DNS Cluster on individual VPS host

[MoreDakka]

Hello,

This pertains to the security of the DNS cluster.
Here is how we have our current hosting setup, it's pretty basic.

WHMCS controlling the creation and deletion of domains
3 cPanel/WHM webhosting servers
5 cPanel DNSOnly Cluster servers

When a client buys web hosting service all works prefect, WHMCS tells WHM to create the account, client accesses the account, the domain they have selected/created is added to our DNSOnly Cluster. All is well with that.

However, we are starting to get into the VPS hosting side with cPanel/WHM. The clients would have root access to the system so they can install their custom software. I've been asked to see if we can have our VPS clients access the DNSOnly cluster with their WHM so they don't have to access two different systems. Is there a safe way to allow the VPS hosted cPanel/WHM to access out 5 DNSOnly servers? My worry is accidental or not creating a domain on their server that already exists on our cluster, overwriting the DNS records, or even something worse.

Is this a safe play or should we just create a DNS plan for our VPS clients and they need to access through our WHMCS/cPanel/WHM ?

THanks!

 

[ResellerWiz]

Your best bet would be to create new DNSOnly servers specifically for those clients.

 

[cPRex]

Hey there! This is a great question, and a unique scenario.

If the domain already existed in the cluster I wouldn't expect the account creation to work at all since that would cause a conflict cPanel can detect. There is a key setup between the web server and cluster, and the server owner would also have the option to disconnect from the cluster at any time. That would be the most dangerous scenario in my mind, since they could accidentally kill the entire cluster setup if they aren't aware how that is configured.

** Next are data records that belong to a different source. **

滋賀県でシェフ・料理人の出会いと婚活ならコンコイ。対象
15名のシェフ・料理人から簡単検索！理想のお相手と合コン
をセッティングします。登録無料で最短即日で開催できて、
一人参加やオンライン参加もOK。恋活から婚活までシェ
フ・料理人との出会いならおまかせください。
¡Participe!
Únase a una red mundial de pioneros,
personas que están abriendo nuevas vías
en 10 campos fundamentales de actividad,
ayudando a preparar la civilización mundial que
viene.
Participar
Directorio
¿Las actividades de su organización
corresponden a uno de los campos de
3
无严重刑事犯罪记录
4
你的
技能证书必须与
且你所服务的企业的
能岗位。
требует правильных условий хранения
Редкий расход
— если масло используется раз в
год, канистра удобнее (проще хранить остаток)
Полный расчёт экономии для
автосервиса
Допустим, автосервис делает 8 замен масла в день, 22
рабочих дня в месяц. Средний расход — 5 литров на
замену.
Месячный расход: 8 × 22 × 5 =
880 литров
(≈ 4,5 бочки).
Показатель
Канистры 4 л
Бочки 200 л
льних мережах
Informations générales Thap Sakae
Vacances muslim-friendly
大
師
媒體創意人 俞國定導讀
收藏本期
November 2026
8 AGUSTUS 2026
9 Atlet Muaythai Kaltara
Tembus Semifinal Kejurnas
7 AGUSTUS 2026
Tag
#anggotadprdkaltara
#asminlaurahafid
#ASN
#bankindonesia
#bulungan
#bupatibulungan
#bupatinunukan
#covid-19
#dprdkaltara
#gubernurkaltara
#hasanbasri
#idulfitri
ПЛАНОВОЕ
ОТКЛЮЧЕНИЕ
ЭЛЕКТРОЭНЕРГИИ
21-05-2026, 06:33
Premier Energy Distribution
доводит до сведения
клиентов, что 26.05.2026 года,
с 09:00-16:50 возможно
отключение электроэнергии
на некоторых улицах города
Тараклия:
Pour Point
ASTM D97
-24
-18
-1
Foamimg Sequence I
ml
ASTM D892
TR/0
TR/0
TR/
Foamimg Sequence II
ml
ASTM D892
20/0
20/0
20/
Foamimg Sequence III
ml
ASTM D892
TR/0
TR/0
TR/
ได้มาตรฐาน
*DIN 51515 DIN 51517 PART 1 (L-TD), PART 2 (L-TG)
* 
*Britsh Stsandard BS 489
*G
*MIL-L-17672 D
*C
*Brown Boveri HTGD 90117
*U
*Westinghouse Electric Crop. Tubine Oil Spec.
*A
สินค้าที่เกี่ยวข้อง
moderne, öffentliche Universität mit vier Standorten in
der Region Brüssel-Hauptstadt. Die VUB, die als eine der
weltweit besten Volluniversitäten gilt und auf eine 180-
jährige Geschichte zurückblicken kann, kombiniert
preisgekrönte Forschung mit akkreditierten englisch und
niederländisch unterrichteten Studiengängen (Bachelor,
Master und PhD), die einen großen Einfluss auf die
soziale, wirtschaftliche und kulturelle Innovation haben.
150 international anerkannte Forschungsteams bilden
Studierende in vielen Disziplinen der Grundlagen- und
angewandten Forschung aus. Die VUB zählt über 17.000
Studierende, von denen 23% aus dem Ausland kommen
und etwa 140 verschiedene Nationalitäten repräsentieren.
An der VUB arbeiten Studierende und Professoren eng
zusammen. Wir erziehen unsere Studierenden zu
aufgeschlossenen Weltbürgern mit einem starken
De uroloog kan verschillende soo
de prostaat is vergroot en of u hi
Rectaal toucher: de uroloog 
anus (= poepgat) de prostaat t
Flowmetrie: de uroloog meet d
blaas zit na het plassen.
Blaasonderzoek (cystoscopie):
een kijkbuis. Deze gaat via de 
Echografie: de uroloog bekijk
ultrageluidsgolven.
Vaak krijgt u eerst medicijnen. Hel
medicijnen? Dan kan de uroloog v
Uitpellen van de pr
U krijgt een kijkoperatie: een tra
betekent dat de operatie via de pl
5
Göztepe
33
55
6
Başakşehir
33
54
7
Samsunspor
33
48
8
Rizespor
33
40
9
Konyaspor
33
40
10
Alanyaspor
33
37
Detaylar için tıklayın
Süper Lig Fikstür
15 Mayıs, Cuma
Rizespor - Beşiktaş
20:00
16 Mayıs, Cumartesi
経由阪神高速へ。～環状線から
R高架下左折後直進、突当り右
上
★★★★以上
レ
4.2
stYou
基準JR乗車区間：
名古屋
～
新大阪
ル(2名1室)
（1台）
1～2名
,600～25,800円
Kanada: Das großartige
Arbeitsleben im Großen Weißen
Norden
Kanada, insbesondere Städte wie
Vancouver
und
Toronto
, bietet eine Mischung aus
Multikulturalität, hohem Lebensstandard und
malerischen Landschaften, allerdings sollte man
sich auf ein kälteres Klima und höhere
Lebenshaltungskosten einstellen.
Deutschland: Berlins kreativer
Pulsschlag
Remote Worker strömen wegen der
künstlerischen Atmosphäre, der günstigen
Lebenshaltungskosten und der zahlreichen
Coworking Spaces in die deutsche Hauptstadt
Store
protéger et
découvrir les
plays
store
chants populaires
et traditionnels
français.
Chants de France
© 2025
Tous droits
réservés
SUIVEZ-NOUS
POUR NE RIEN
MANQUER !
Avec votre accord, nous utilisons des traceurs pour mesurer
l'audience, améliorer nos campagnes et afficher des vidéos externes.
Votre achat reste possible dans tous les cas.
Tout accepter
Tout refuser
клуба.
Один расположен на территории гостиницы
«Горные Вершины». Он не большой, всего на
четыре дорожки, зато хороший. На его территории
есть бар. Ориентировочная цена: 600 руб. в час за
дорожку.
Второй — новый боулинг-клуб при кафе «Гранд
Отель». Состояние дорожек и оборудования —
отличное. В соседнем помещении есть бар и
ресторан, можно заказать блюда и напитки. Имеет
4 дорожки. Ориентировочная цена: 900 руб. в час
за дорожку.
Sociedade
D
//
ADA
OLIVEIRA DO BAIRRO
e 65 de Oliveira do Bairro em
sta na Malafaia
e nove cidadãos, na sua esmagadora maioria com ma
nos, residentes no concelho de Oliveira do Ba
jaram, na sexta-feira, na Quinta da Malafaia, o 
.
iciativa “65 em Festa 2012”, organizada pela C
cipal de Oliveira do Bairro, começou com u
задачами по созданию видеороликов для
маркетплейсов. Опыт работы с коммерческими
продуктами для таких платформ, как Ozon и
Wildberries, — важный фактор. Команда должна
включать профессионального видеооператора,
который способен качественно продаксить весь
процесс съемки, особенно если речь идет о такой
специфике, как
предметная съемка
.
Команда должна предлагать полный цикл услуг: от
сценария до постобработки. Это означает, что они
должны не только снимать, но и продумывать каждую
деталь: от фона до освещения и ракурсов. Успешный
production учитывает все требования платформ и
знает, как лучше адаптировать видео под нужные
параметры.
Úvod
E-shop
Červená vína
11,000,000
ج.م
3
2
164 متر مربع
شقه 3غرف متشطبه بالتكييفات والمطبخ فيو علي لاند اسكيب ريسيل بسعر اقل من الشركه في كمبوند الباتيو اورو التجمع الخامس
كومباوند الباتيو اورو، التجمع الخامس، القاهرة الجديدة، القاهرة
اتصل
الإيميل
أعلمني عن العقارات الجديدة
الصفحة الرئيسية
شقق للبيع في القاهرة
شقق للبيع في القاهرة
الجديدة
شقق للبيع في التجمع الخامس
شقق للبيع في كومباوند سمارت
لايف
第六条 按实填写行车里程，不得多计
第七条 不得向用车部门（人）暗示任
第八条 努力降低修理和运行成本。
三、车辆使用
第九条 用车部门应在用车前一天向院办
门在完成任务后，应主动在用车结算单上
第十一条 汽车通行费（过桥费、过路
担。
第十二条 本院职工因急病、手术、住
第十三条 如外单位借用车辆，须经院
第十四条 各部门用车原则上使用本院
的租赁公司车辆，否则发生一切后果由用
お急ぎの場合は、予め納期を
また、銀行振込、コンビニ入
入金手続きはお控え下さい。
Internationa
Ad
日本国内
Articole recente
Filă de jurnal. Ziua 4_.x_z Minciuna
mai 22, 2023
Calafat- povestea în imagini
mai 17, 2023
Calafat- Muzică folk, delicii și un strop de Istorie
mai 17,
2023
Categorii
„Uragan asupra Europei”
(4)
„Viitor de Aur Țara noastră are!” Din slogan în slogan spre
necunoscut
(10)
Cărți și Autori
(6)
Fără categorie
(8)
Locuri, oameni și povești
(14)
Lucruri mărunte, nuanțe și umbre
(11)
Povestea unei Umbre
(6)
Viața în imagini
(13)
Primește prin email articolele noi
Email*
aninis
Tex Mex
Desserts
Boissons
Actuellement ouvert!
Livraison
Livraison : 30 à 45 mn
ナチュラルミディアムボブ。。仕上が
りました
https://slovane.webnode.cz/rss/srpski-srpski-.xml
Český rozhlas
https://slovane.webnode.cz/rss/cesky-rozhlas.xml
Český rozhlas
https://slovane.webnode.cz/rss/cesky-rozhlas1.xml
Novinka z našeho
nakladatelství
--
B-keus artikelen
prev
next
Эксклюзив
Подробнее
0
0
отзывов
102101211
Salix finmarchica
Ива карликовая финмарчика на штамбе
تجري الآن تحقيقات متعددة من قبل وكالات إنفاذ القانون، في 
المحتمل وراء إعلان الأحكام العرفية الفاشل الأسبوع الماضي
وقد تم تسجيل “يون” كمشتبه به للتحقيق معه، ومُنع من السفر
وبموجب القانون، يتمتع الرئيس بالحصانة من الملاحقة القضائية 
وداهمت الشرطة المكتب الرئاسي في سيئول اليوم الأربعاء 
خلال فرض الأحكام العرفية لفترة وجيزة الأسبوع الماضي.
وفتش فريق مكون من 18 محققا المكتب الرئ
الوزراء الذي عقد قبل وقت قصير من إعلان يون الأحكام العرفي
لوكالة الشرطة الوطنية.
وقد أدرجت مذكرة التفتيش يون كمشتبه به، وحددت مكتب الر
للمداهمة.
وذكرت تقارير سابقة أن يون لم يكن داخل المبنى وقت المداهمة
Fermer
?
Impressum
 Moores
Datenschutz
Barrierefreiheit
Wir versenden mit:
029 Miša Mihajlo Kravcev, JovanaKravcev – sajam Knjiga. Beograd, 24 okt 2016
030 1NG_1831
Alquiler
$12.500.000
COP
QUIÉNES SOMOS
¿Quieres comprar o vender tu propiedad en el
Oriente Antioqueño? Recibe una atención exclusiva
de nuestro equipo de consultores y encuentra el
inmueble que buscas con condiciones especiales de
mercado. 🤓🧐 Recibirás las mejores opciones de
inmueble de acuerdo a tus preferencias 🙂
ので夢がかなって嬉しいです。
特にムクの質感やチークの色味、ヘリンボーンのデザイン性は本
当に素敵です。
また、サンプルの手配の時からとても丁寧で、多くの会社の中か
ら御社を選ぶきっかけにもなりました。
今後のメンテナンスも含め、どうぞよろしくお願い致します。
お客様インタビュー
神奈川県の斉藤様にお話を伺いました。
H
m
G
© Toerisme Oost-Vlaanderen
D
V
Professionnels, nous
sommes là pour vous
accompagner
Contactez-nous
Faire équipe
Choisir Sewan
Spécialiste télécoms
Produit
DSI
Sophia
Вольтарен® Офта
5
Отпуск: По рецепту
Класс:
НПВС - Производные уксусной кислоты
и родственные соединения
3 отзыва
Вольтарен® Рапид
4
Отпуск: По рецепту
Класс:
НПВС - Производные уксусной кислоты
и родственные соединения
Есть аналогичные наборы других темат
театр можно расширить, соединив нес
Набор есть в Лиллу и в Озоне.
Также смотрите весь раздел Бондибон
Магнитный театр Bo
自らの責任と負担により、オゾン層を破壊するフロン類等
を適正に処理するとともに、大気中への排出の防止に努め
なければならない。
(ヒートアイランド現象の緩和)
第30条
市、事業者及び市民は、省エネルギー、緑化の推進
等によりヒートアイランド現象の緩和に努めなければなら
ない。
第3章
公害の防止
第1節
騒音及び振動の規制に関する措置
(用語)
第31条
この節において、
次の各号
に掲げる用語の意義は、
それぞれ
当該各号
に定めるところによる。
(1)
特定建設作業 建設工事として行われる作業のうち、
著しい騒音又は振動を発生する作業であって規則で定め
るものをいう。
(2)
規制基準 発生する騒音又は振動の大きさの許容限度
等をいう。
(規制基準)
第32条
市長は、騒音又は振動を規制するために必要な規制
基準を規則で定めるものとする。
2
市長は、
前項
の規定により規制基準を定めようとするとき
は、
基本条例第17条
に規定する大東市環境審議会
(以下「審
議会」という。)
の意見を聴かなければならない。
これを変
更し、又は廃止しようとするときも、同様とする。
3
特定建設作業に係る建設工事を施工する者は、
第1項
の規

I would think the safest option would be to create a DNS cluster just for those users, and then make them aware they should not disable it.

 

[MoreDakka]

Is there a suggested method if we want to only use our 5 NS servers?
We have resellers that we want to upgrade to VPS hosting who have 30-50 domains which would be a very large pain to migrate all of the NS records to new NS servers. We've run into that before migrating between platforms and sometimes that can take years to get some clients to make such a simple change.
So, give root access without giving root access to WHM. Or password protect the DNS Clustering area or something like that?

 

[cPRex]

There really isn't a way to do that. You'd just have to instruct them not to change anything in the WHM >> DNS Cluster area.

 

[cPRex]

I suppose you could technically create a reseller account that has nearly all privileges on the server except the cluster functions - they would then access WHM as that user instead of root, and they'd still be able to do everything else on the machine.

 

[MoreDakka]

Thanks Rex, we'll try that route as it seems to be the safest pass.